Rabu, 22 Januari 2014

Aku Tak Mengira

  Liburan maulid kali ini berbeda dengan liburan-liburan maulid sebelumnya,selain nominal harinya yang lebih sedikit,pondok terlihat lebih sepi tentu saja bila dibandingkan dengan liburan apapun,maulid,sya’ban,maupun lebaran.cuaca yang tak menentu menambah daftar alasan sepi dipondok,malam sampai malam lagi,air hujan tumpah terus,seperti danau besar diatas langit yang bocor saja.

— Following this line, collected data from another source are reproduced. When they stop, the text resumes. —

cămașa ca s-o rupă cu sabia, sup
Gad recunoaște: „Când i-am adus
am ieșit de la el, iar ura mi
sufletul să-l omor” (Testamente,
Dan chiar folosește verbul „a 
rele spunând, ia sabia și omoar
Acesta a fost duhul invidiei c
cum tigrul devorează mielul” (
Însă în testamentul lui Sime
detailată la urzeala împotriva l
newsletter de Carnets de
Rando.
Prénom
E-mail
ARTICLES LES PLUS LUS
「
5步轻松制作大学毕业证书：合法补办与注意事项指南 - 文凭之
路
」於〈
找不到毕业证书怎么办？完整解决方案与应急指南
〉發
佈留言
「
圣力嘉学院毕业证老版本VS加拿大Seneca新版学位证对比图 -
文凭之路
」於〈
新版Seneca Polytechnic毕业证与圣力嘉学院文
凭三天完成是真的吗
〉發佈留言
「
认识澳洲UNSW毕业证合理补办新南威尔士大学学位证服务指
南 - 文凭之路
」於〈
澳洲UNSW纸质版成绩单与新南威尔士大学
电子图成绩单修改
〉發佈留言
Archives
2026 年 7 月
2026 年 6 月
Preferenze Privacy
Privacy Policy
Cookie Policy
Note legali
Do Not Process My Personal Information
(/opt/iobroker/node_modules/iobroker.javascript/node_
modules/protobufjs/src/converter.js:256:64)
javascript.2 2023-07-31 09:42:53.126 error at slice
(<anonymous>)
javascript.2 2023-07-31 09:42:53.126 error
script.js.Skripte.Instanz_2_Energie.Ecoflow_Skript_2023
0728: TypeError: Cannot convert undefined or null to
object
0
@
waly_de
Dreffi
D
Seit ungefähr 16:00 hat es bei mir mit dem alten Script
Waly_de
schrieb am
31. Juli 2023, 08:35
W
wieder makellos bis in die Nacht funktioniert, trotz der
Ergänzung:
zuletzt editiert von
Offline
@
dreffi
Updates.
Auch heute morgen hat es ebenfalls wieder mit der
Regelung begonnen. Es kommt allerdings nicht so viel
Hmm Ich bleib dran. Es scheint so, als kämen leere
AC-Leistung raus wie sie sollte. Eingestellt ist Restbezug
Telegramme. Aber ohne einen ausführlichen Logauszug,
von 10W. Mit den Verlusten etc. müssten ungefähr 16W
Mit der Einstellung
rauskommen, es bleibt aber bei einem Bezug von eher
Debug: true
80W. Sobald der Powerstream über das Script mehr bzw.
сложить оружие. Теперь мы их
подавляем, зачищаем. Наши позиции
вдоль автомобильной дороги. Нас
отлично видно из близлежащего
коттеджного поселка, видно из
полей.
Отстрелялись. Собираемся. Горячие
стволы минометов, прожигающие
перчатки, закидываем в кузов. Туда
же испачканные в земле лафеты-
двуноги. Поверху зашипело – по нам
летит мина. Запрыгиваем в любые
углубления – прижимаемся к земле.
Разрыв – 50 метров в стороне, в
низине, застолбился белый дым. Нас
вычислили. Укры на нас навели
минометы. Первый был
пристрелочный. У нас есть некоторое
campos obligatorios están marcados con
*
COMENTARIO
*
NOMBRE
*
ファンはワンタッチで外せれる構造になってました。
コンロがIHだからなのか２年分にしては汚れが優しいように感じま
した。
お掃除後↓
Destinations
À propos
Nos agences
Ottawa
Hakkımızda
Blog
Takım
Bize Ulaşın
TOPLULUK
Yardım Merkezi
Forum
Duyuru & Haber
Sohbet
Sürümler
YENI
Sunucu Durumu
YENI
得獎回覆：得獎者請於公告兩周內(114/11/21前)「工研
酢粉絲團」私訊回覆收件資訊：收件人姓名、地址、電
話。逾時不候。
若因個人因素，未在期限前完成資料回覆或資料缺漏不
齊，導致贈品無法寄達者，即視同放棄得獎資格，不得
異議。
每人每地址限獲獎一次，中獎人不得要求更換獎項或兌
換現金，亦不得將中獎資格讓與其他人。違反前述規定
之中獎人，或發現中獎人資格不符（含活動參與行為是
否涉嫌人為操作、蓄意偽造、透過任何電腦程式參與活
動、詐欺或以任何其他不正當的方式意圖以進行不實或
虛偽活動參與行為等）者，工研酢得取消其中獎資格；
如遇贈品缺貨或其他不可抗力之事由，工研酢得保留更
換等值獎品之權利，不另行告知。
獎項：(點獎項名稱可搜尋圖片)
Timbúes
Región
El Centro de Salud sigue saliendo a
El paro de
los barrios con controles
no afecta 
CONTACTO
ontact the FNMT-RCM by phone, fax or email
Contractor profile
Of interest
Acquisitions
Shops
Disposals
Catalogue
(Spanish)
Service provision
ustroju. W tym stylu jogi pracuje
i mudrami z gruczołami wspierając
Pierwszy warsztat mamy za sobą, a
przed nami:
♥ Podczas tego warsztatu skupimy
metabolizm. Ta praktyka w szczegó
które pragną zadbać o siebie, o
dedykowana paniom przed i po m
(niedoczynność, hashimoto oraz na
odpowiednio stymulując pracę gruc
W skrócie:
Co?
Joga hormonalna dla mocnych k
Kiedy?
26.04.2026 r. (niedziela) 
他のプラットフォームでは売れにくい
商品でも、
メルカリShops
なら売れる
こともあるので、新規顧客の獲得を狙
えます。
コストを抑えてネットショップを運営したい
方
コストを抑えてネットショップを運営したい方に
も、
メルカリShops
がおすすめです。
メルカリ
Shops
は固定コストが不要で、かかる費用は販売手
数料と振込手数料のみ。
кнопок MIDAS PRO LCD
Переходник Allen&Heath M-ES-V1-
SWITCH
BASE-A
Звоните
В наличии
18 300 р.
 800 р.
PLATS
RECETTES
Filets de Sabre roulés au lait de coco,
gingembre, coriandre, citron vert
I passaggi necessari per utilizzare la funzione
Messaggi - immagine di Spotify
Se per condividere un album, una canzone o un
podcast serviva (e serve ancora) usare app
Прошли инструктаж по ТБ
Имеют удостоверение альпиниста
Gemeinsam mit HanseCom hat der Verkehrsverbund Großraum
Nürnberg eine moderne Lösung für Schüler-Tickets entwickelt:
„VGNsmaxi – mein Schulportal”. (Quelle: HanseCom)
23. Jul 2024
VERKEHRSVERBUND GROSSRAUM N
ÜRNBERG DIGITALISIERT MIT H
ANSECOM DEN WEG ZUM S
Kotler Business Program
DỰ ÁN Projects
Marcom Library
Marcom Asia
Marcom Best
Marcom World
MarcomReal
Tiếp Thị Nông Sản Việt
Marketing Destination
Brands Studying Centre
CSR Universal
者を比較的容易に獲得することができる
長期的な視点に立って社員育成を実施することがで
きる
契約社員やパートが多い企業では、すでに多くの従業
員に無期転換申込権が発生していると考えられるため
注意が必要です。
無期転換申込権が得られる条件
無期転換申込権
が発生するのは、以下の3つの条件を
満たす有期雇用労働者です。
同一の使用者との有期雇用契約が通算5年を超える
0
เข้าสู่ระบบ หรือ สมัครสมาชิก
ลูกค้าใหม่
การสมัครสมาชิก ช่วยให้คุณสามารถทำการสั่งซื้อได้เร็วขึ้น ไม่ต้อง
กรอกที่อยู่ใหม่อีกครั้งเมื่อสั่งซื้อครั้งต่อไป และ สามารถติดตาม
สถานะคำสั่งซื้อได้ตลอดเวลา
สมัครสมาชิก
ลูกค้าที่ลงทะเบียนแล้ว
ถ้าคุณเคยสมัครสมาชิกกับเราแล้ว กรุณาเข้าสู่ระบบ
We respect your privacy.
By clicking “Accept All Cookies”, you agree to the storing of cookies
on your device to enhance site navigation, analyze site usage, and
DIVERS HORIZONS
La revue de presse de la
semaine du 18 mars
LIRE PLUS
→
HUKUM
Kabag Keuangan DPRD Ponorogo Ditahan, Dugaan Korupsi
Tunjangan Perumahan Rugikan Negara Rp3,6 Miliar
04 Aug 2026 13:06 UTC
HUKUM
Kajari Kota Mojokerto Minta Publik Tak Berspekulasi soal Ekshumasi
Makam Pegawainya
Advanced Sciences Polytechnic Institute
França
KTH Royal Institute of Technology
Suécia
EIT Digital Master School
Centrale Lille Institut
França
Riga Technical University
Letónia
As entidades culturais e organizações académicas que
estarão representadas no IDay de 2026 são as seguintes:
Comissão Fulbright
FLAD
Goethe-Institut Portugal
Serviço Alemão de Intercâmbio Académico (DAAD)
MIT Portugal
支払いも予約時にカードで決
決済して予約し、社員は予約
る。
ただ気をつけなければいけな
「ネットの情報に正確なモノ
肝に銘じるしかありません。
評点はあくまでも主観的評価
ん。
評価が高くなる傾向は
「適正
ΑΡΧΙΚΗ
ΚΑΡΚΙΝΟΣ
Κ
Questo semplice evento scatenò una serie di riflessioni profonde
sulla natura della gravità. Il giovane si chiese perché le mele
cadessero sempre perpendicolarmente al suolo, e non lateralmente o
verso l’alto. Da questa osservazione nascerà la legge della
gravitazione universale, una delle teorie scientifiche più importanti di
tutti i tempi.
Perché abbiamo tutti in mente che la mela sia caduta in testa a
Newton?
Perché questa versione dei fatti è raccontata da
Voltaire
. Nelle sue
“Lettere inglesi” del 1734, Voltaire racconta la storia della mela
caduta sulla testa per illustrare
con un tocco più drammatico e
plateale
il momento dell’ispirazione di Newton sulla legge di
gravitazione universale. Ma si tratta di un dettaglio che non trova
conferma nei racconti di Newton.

   Rencana pulang pagi menggunakan bus nusantara kudus-tegal gagal total,penyebabnya semalaman melek mentelengi hape dan sepak bola atletico vs barca,awal liburan selalu menggiurkan untuk dinikmati,kapan lagi?,semuanya jadi dosa bila dilakukan saat pesantren aktif oleh seabrek kegiatan,larangan dan kewajiban tak bisa dipisahkan,peraturan (yang seharusnya) berjalan tanpa ampun diatas semua jenis santri pondok.
   Aku pulang sehabis dhuhur,sebetulnya sich menunggu hujan terang,namun tak sawang-sawang ngga mungkin,menunggu hujan terang sama dengan menunda pulang sampai beberapa jam kedepan,akhirnya kuterjang rintik air keraguan,antara  hujan dan gerimis.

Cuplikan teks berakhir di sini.